This project is very similar to the excellent [RapidOCR](https://github.com/RapidAI/RapidOCR/tree/main),
but more lightweight. Notably, it does not depend on OpenCV (which weighs around 200MB) and uses
numpy-based alternatives instead. This does not hurt performance much, at least in my humble tests.

Please be aware that many of those numpy-based alternatives are only really feasible because this project
assumes non-distorted input images (screenshots, clean document scans, …). I have not tested it, but I'd
assume it doesn't work nearly as well on inputs like perspective-distorted real-world photographs.

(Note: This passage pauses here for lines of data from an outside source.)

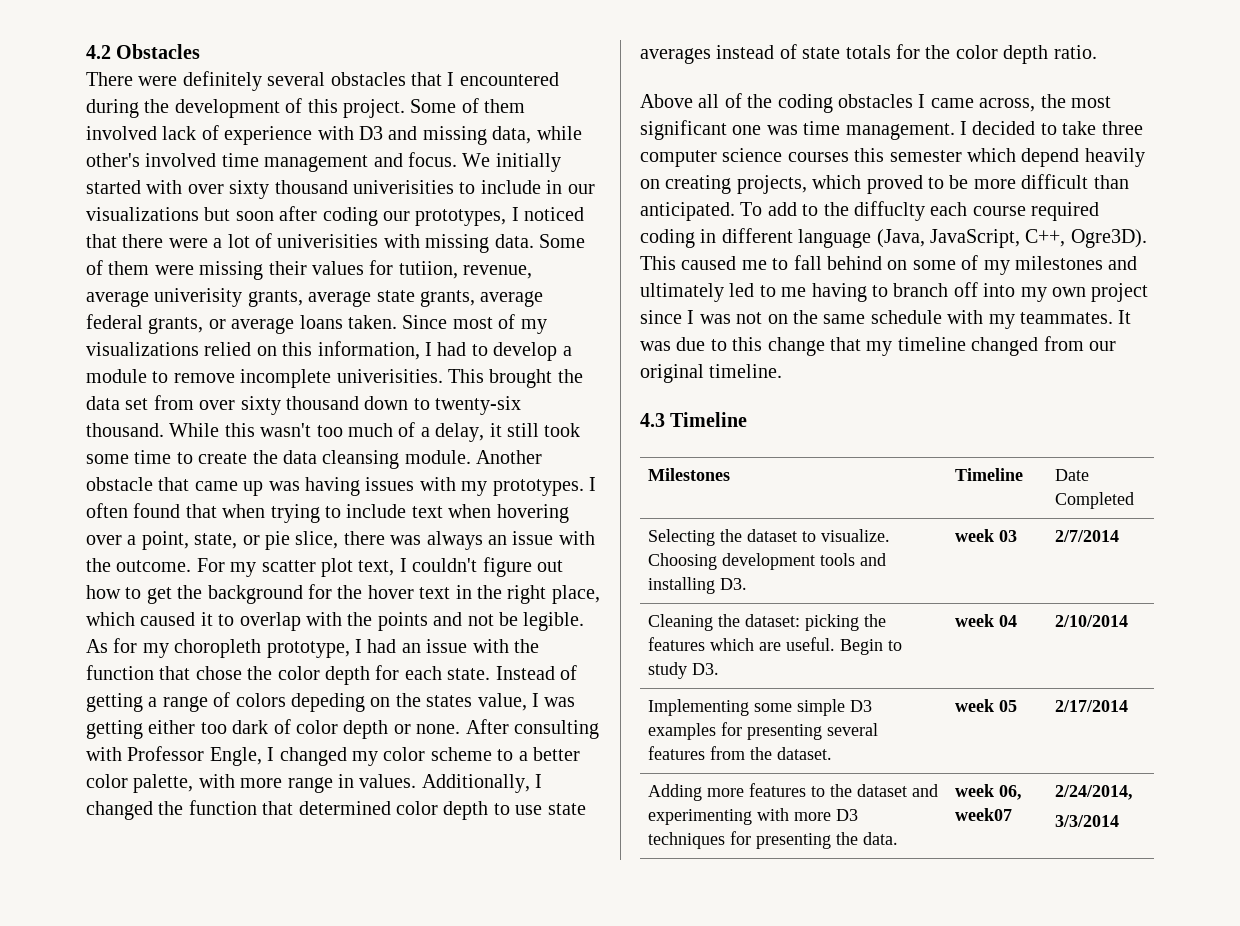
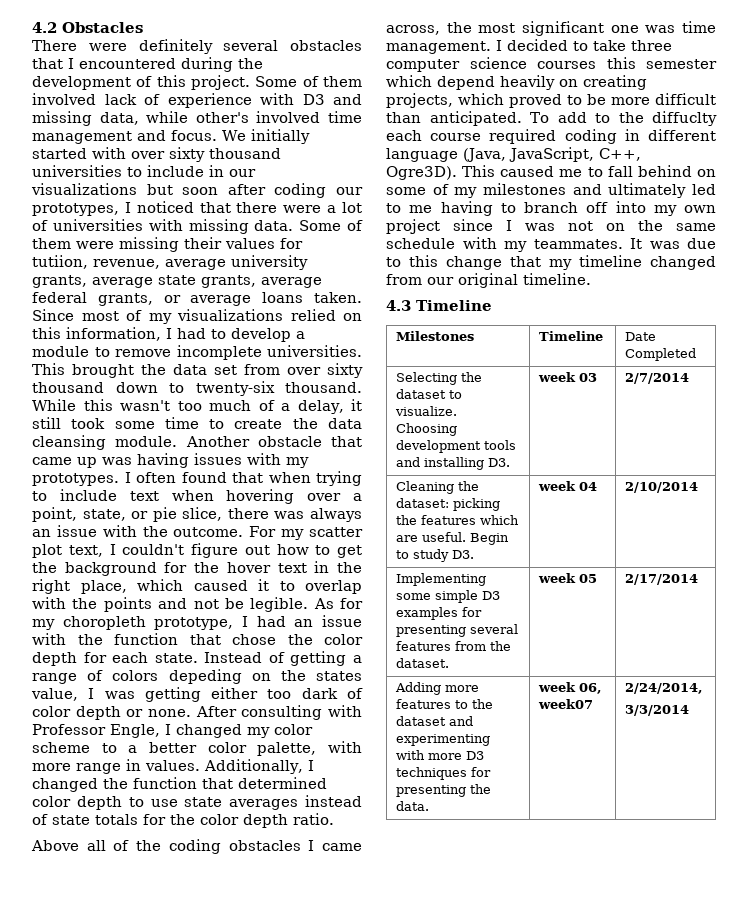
[353,180,454,194] univerisities -> [32,165,122,177] universities
[277,234,379,248] univerisities -> [52,219,143,231] universities
[154,288,243,307] univerisity -> [231,255,308,270] university
[336,369,443,383] univerisities. -> [267,345,362,357] universities.

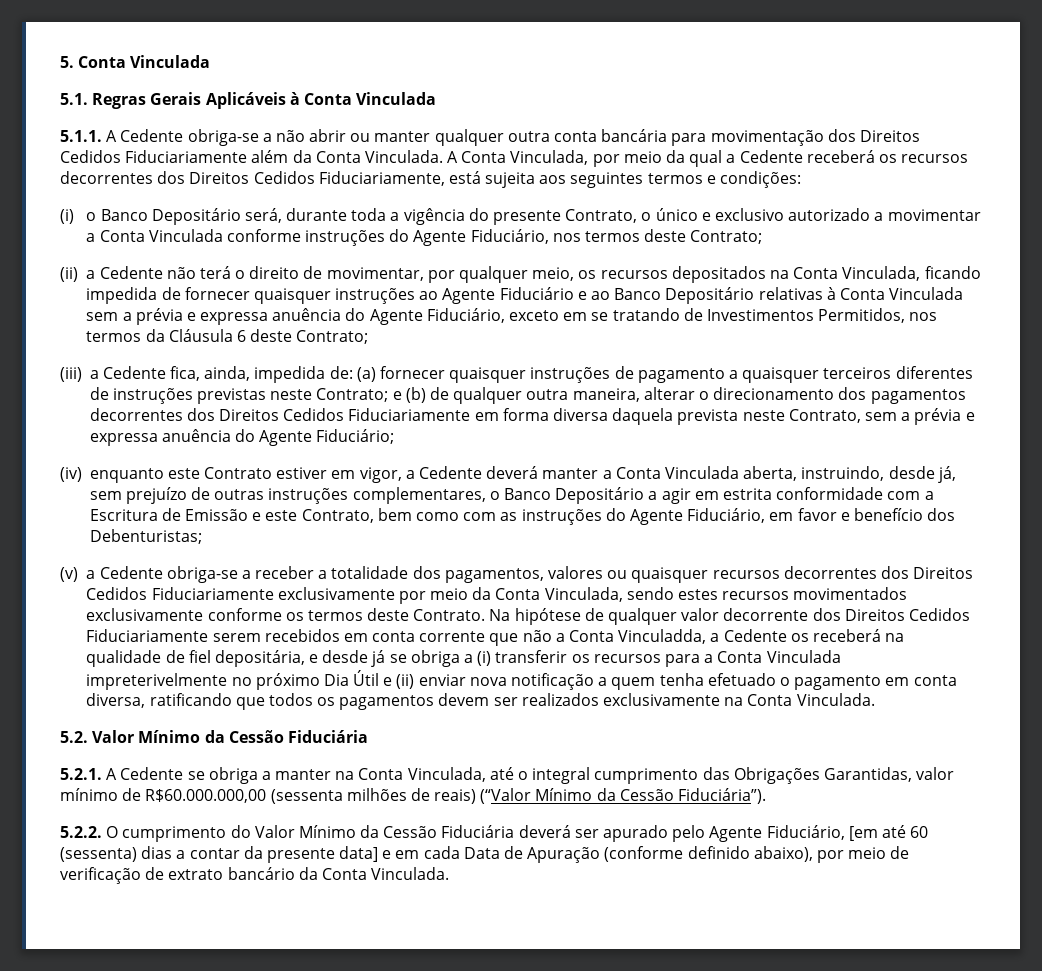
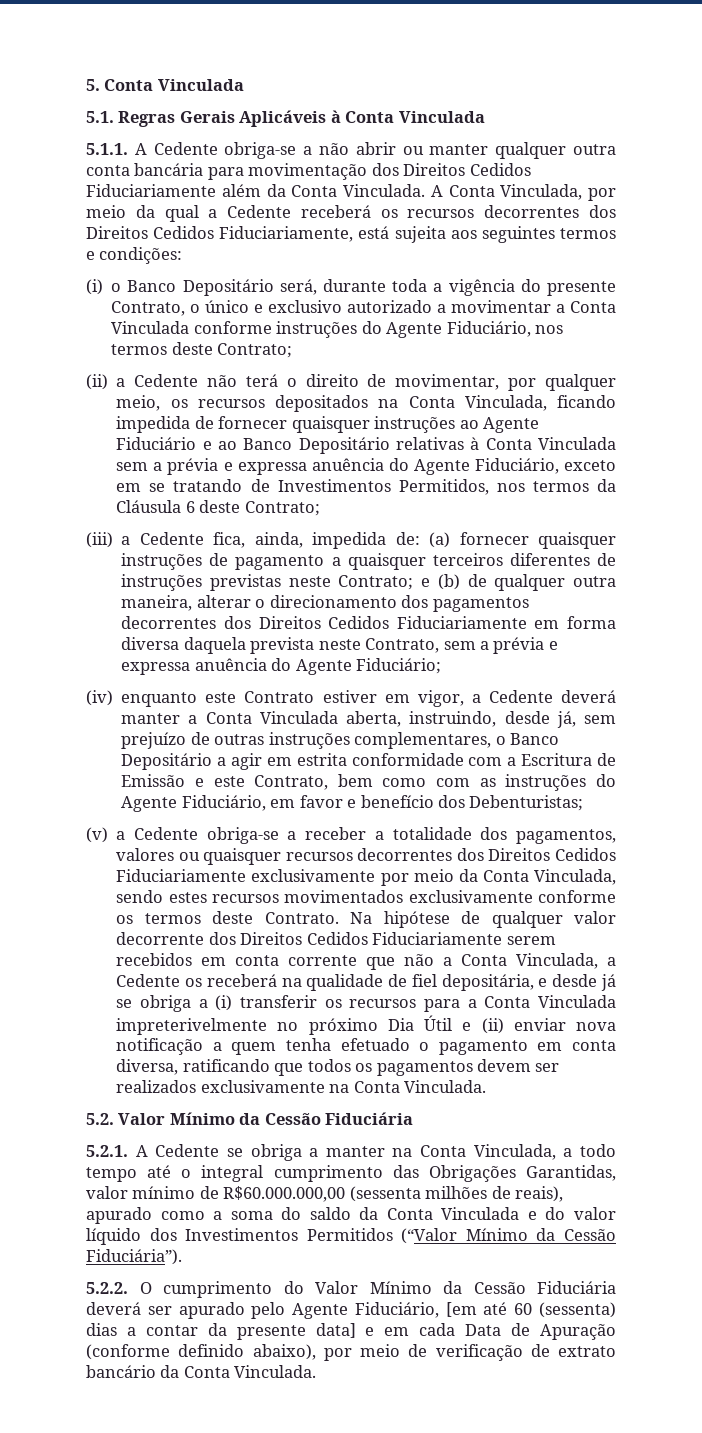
[618,629,707,644] Vinculadda, -> [516,953,599,969] Vinculada,
(486, 774) none -> [563,1144,616,1157] [86,1167,137,1182] a todo tempo
[434,789,477,804] reais) -> [515,1186,564,1202] [86,1207,617,1224] [86,1228,393,1245] reais), apurado como a soma do saldo da Conta Vinculada e do valor líquido dos Investimentos Permitidos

### What's different here?

* **Detection post-processing** – contour finding is replaced with
  scipy `ndimage.label` (or a numpy fallback).  The minimum-area
  rectangle is simplified under the assumption of non-perspective
  distorted input.  Polygon offset ("unclip") is done analytically 
  using the area/perimeter ratio and a per-vertex outward push — accurate 
  enough for near-rectangular screenshot text.

* **Resize** – PIL `BILINEAR` instead of `cv2.resize`.  The two are
  numerically equivalent for the precision required by OCR.

* **Crop** – axis-aligned bounding-rect crop instead of a perspective
  warp. Screenshot text is always axis-aligned, making this lossless.

* **No config YAML, no omegaconf** – plain Python dataclasses.

### Limitations vs. full PaddleOCR

* No perspective correction
* Direction classifier is only a 0°/180° binary; no 90°/270° support.

---

## License

This project is GPL-3.0-or-later licensed. Note that the licenses of models
(self-brought or auto-downloaded) will likely differ; refer to their creators
for more information.